Radio Raheem, who wears gold jewelry that spells out LOVE across the knuckles of one hand and HATE across the other, eventually has his radio completely demolished by Sal’s baseball bat. The scene quickly turns chaotic. Caucasian police arrive on the scene and, in their attempt to restrain Radio Raheem, choke him to death with a nightstick. Upon witnessing this, Mookie, who has been advised by Da Mayor to “always do the right thing,” picks up a trash can and throws it through the front window of Sal’s Pizzeria, inciting a riot that leads to the total destruction of the restaurant.

As the sun rises on the next day, Sal and Mookie make a tenuous reconciliation. The film closes by zooming in on a photograph of Martin Luther King, Jr., and Malcolm X on the charred wall of Sal’s restaurant. Finally, quotations encapsulating each leader’s philosophy are slowly scrolled down the screen. The film does not suggest whether or not Mookie did the right thing by smashing Sal’s window, nor does it suggest which civil rights leader’s message bears the greater truth.

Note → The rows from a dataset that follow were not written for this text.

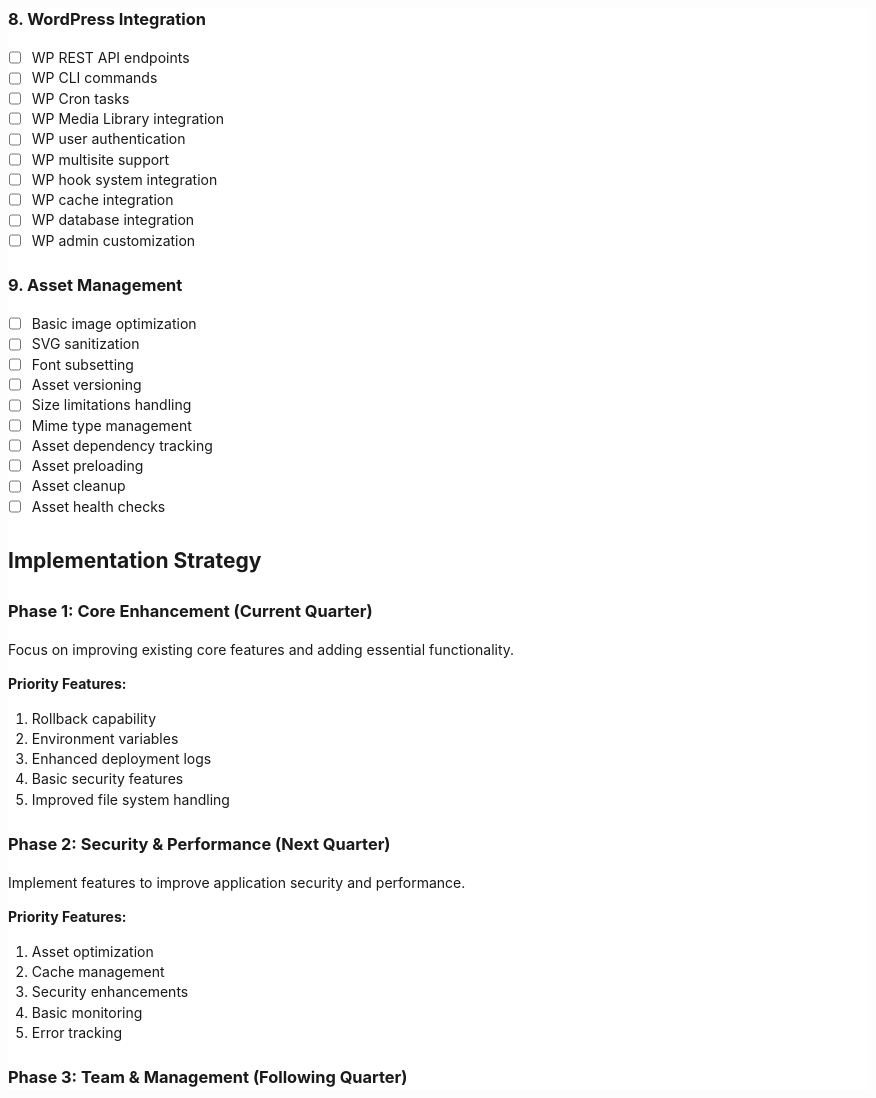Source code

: ### 8. WordPress Integration

- [ ] WP REST API endpoints
- [ ] WP CLI commands
- [ ] WP Cron tasks
- [ ] WP Media Library integration
- [ ] WP user authentication
- [ ] WP multisite support
- [ ] WP hook system integration
- [ ] WP cache integration
- [ ] WP database integration
- [ ] WP admin customization

### 9. Asset Management

- [ ] Basic image optimization
- [ ] SVG sanitization
- [ ] Font subsetting
- [ ] Asset versioning
- [ ] Size limitations handling
- [ ] Mime type management
- [ ] Asset dependency tracking
- [ ] Asset preloading
- [ ] Asset cleanup
- [ ] Asset health checks

## Implementation Strategy

### Phase 1: Core Enhancement (Current Quarter)

Focus on improving existing core features and adding essential functionality.

**Priority Features:**

1. Rollback capability
2. Environment variables
3. Enhanced deployment logs
4. Basic security features
5. Improved file system handling

### Phase 2: Security & Performance (Next Quarter)

Implement features to improve application security and performance.

**Priority Features:**

1. Asset optimization
2. Cache management
3. Security enhancements
4. Basic monitoring
5. Error tracking

### Phase 3: Team & Management (Following Quarter)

Stylistic Innovations and Awards

While the film provides an unflinching, realist portrayal of racial tensions, its overall style is better described as expressionistic. Shooting on location, Lee transformed several city blocks by painting Brooklyn brownstones with bright, hot colors. In terms of cinematography, the film makes use of striking canted angles that contribute to the mood of chaos and uncertainty. Do the Right Thing also contains an innovative montage in which characters of various races and ethnicities spew out a litany of racial epithets as if in direct response to a viewer’s provocation.

While Do the Right Thing won several important critics’ awards, including those of the New York, Chicago, and Los Angeles film critics’ associations, it received only two Academy Award nominations: Danny Aiello was nominated for Best Supporting Actor and Spike Lee for Best Original Screenplay. Neither Aiello nor Lee took home the Oscar.

Impact

Do the Right Thing helped pave a path for socially conscious urban dramas such as Boyz ’N the Hood (1991) and Menace II Society (1993). These films were written and directed by African American filmmakers John Singleton and Albert and Allen Hughes, respectively. In the ensuing decade, Lee continued to make edgy films about provocative subjects, such as his essay on interracial relationships, Jungle Fever (1991), and the biopic Malcolm X (1992).

Bibliography

Fuchs, Cynthia, ed. Spike Lee Interviews . Oxford: University Press of Mississippi, 2002. Collects twenty-two interviews on topics including race, politics, and the media.

Guerrero, Ed. Do the Right Thing. London: British Film Institute, 2002. Focuses on Spike Lee’s representation of race in Do the Right Thing and the rise of multicultural voices in filmmaking.

Reid, Mark A., ed. Spike Lee’s “Do the Right Thing.” Cambridge, England: Cambridge University Press, 1997. This volume from the Cambridge Film Handbooks series contains essays that analyze Do the Right Thing from a variety of perspectives, as well as reviews by influential critics.